En sus tiempos, España fue un gran coloso y una de las grandes potencias a quien se le consideraba ser la descubridora del Nuevo Mundo, al cual trajo el origen de la sociedad iberoamericana.
El autor argentino Rodolfo Puiggrós establece que dicha conquista colonizadora trasladó los modos de producción, las relaciones de clase, el sistema de creencias, las ideas y costumbres, etc. Creo, que también nos trasladó toda la cultura europea y aquí entra también el pensamiento de Platón y por supuesto, el pensamiento del filósofo Aristóteles. Confieso que entrar al mundo fascinante de Aristóteles es toda una aventura, que nos puede llevar a confines inimaginables al darnos cuenta que muchas de sus tesis, después de dos siglos, aún siguen vigentes en el mundo contemporáneo. Por lo que hoy voy a citar uno de sus principios que aún se encuentran vigentes, y que me permito comentar a renglón seguido: “Trato igual a los iguales y desigual a los desiguales”, este principio tiene cabida en los lugares en donde el hombre interviene y le da vida, primordialmente, a uno de los principios generales y más trascedentes del Derecho, como es el de la igualdad, aquí seré puntual, en la forma de aplicar este principio es:
1. ¿Si son iguales, en base a qué criterio?
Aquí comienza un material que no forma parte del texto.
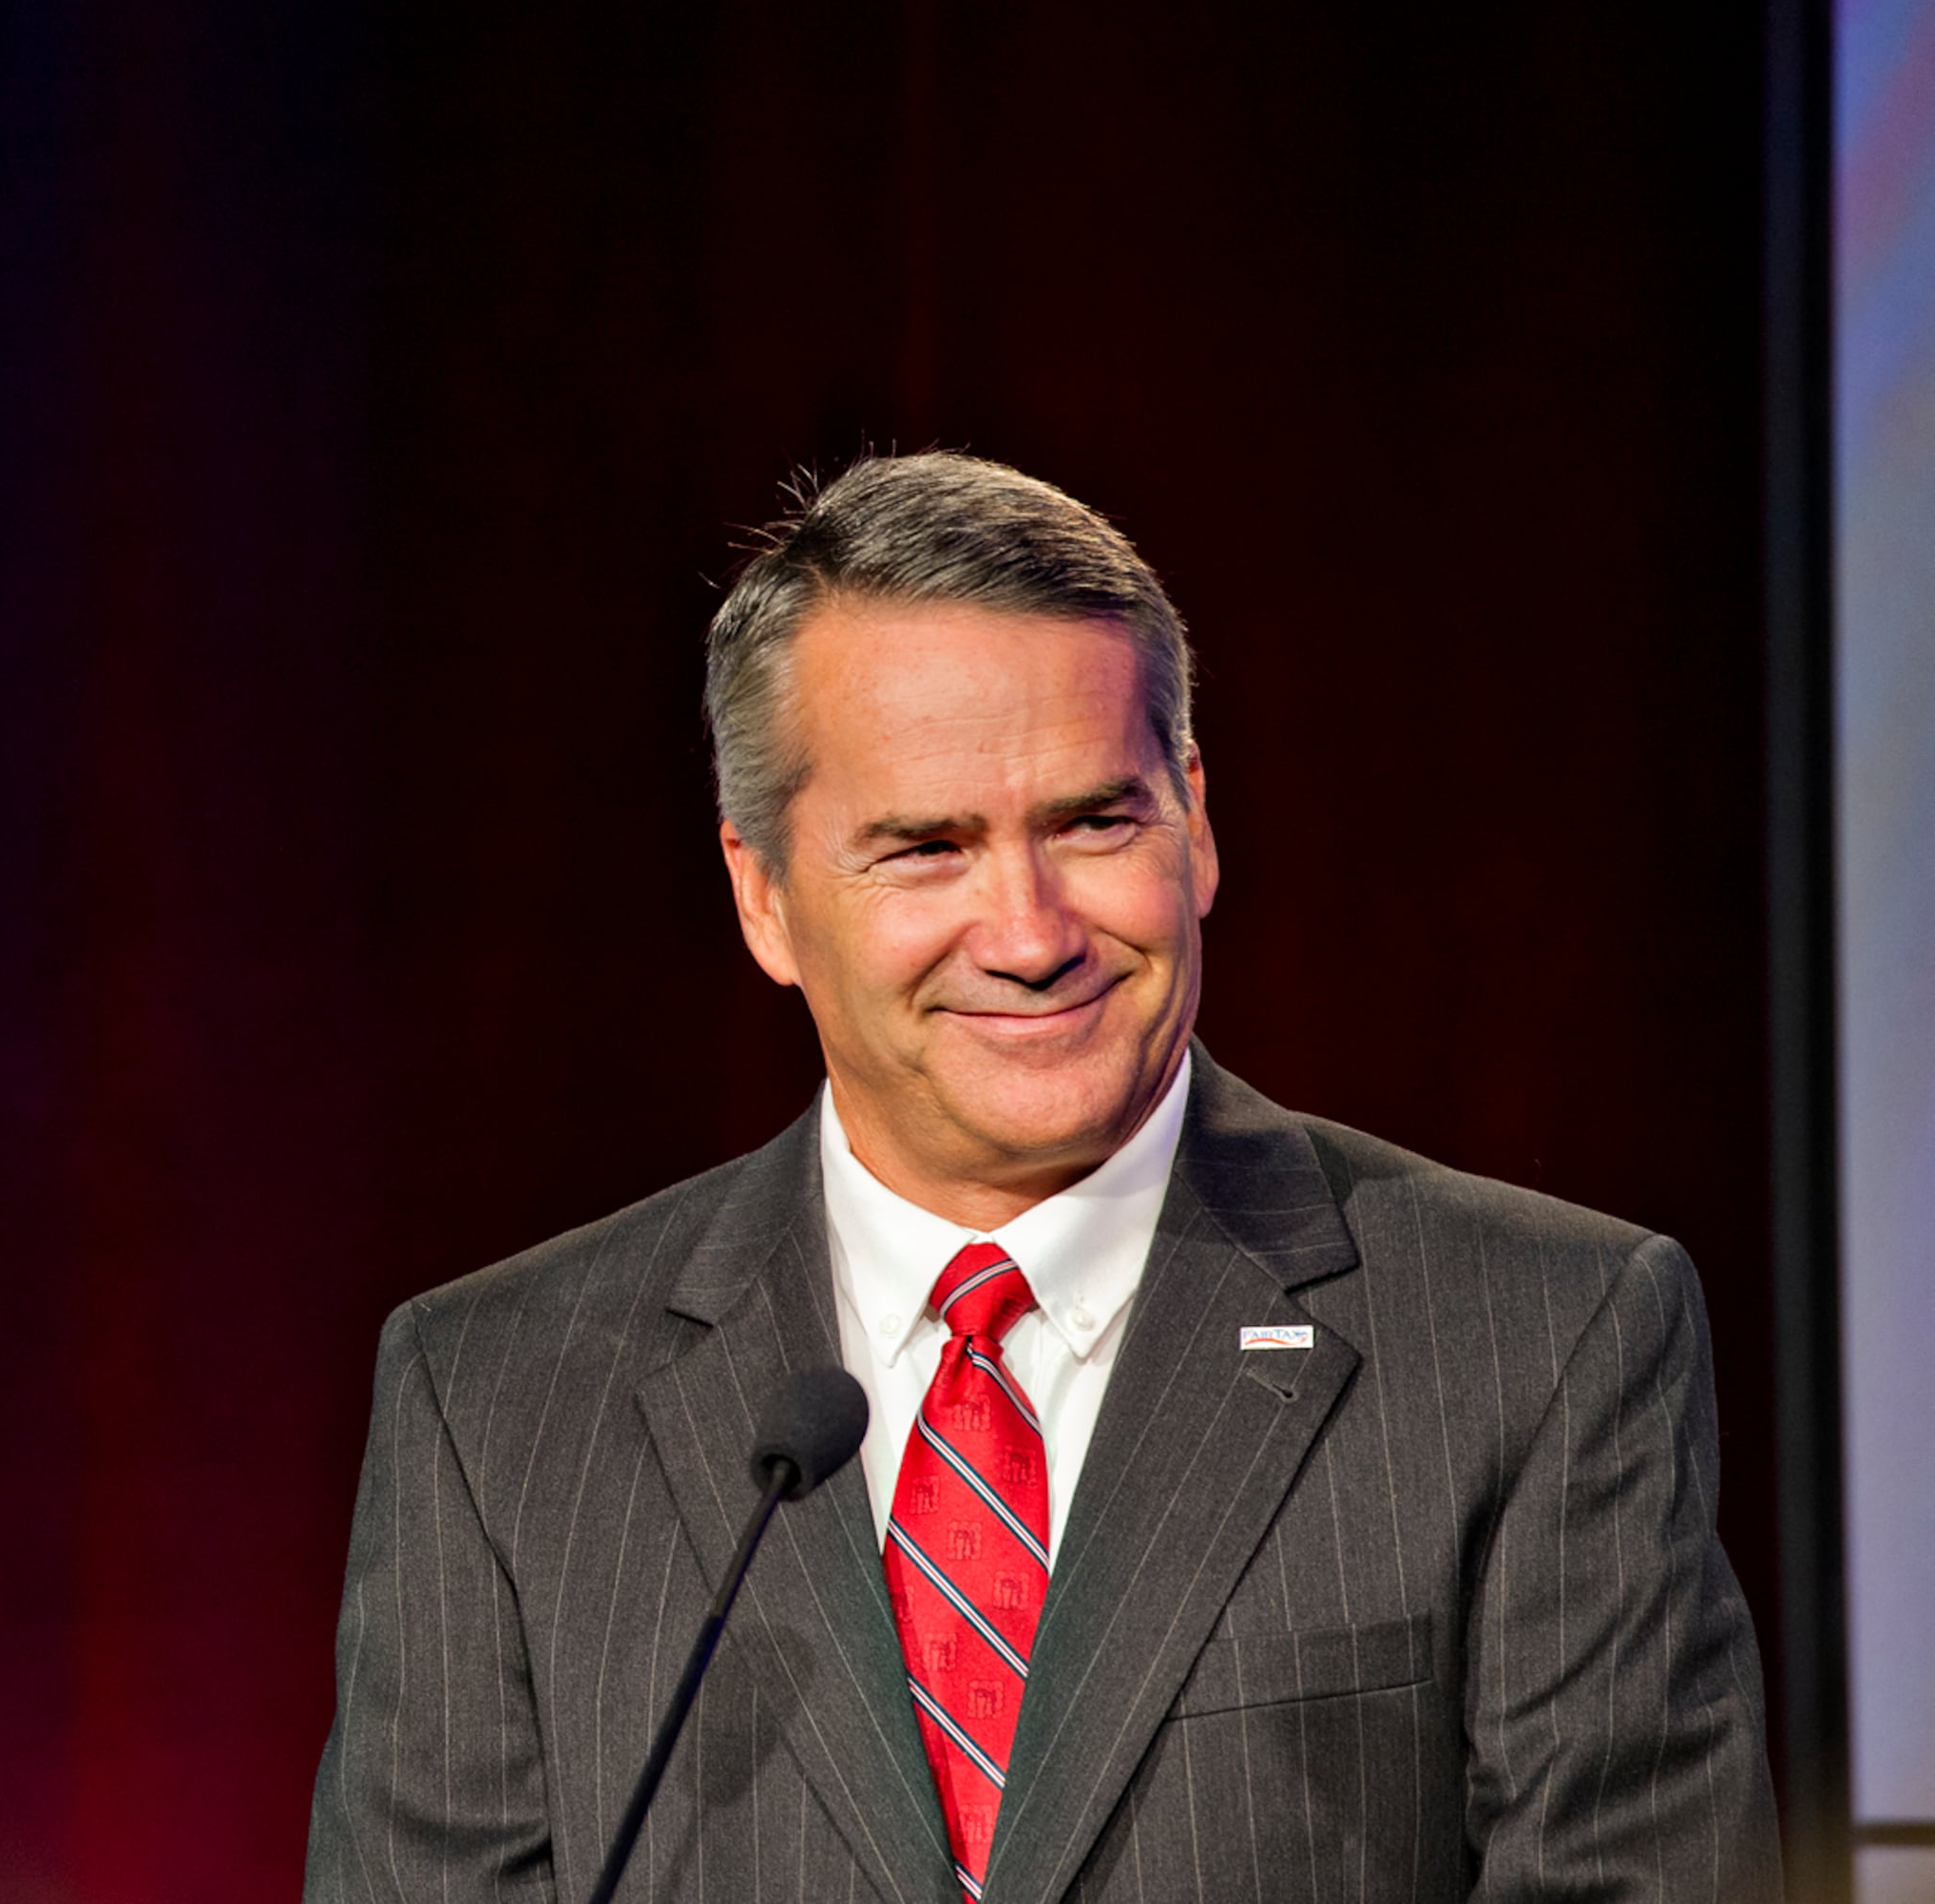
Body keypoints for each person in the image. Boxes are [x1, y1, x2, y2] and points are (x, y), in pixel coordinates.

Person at [303, 452, 1777, 1904]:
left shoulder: (1539, 1337)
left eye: (1093, 821)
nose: (1029, 930)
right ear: (763, 893)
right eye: (925, 848)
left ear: (1194, 821)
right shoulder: (493, 1403)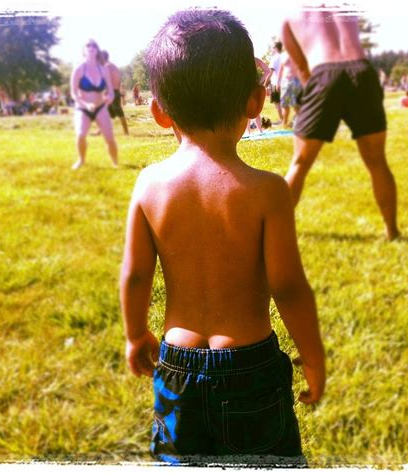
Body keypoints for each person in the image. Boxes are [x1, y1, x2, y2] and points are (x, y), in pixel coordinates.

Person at [120, 9, 325, 466]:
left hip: (176, 366)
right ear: (255, 102)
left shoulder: (149, 186)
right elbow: (289, 287)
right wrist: (312, 358)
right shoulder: (268, 191)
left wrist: (136, 334)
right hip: (249, 367)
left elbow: (135, 275)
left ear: (158, 112)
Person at [281, 6, 399, 240]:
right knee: (377, 161)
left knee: (300, 163)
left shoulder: (289, 17)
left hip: (324, 73)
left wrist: (320, 96)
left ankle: (277, 233)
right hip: (363, 72)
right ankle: (392, 231)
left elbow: (303, 69)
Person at [70, 39, 118, 169]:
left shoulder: (103, 70)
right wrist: (86, 105)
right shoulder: (79, 69)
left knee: (109, 138)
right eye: (88, 45)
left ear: (97, 50)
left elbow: (111, 91)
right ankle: (81, 160)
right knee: (80, 135)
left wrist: (110, 97)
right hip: (82, 108)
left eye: (94, 45)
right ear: (84, 50)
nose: (91, 47)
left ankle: (115, 163)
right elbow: (74, 94)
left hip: (101, 107)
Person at [100, 50, 129, 135]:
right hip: (116, 91)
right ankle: (101, 131)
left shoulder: (106, 67)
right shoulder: (114, 67)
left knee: (119, 112)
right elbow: (119, 81)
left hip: (110, 92)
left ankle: (126, 132)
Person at [245, 57, 272, 134]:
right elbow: (268, 71)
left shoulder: (243, 58)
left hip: (245, 87)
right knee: (256, 109)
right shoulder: (256, 60)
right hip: (254, 85)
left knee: (246, 109)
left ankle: (248, 132)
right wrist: (260, 82)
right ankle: (260, 131)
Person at [277, 51, 302, 128]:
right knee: (284, 104)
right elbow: (281, 70)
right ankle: (284, 123)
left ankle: (299, 124)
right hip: (286, 82)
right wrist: (278, 82)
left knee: (296, 104)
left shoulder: (299, 53)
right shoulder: (283, 55)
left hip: (297, 81)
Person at [268, 41, 284, 124]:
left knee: (276, 102)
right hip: (285, 82)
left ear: (276, 48)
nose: (272, 49)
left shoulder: (275, 58)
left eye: (273, 47)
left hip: (275, 83)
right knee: (284, 102)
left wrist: (265, 83)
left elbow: (270, 72)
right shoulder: (284, 56)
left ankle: (282, 120)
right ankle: (285, 120)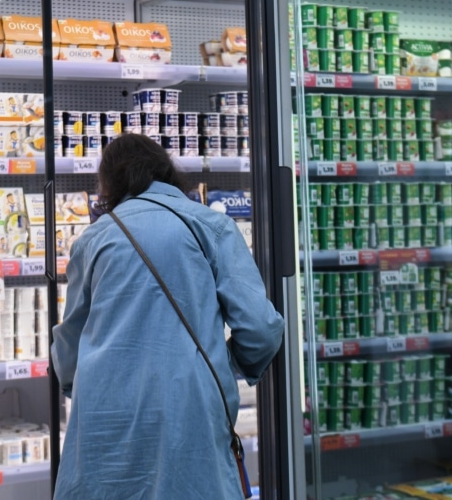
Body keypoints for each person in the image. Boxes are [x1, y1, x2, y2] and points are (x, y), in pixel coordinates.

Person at [52, 133, 284, 500]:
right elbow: (261, 327)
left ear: (109, 183)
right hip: (187, 402)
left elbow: (70, 339)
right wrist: (228, 364)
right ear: (166, 172)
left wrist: (73, 385)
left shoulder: (92, 239)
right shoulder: (211, 226)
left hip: (105, 410)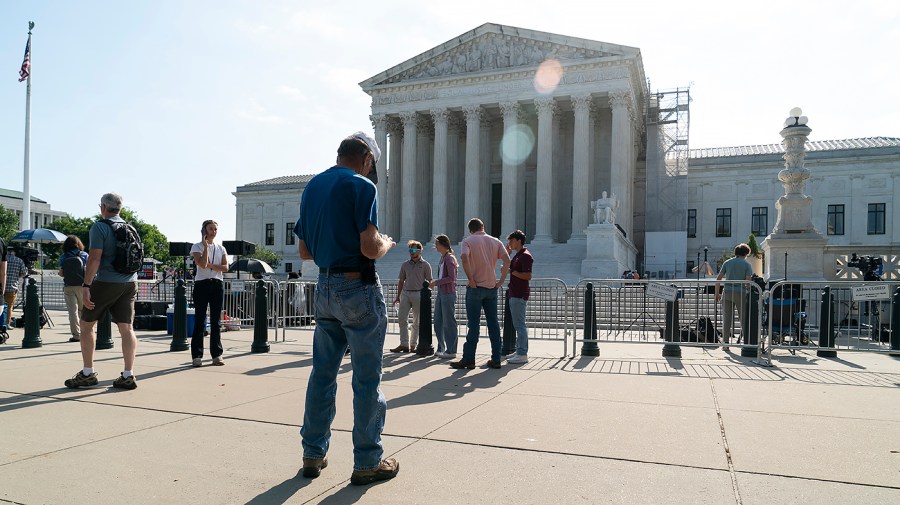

2. ¿De qué manera desigual, tratar a los desiguales?
Eduardo Rabossi decía “en los sistemas antiguos, la posición legal de cada individuo dependía de haber nacido libre o esclavo, de ser noble o villano, de ser nativo o extranjero, de ser hombre o mujer, etc.” Lo anterior se transformó en el año 2011 con las reformas que tienen que ver con los Derechos Fundamentales del hombre y es cuando, verdaderamente, los Tratados Internacionales de los que México forma parte, se hacen vigentes en nuestro Derecho mexicano. Citar los artículos me llevaría toda la columna, solo hablaré de los Tratados más importantes: Convención Americana sobre Derechos Humanos, Pacto Internacional de Derechos Civiles y Políticos, Pacto Internacional de Derechos Económicos, Sociales y Culturales, etc.
La idea central, es cambiar el paradigma de que en México hay ciudadanos de primera y de segunda, todos somos iguales, y al hablar de este derecho a la igualdad, me refiero a la equidad de género, en tratándose de hombres, mujeres y niños, en suma, la Corte Interamericana establece que la igualdad “es inseparable de la dignidad esencial de la persona, frente a la cual es incompatible toda situación que, por considerar superior a un determinado grupo, conduzca a tratarlo con privilegio o porque a la inversa, por considerarlo inferior, lo trate con hostilidad o de cualquier forma lo discrimine del goce de derechos que sí se reconocen a quienes no se consideran incursos en tal situación de inferioridad.”
En este contexto, el debido proceso debe de estar presente en toda intervención del Estado en el cual se cumplan las formalidades esenciales del procedimiento. En este orden de ideas se debe de proteger tanto a la víctima como al imputado, actuando con la diligencia, prontitud, eficacia y participación que amerite cada caso, no se puede permitir que no se castigue al culpable por la falta de actuación de los intervinientes, pero tampoco se debe de actuar criminalizando con perspectiva en la discriminación, porque a los ciudadanos no se les debe de etiquetar como ricos o pobres y se les debe de juzgar con perspectiva de género, lo cual es todo un reto porque una cosa es la teoría y desafortunadamente otra es la práctica. Sin embargo, la sociedad en su conjunto está cada día más preparada y se entera que debe de privilegiarse aquel principio que esgrimió Aristóteles y con el cual cierro esta mañana:” Trato igual a los iguales y trato desigual a los desiguales”.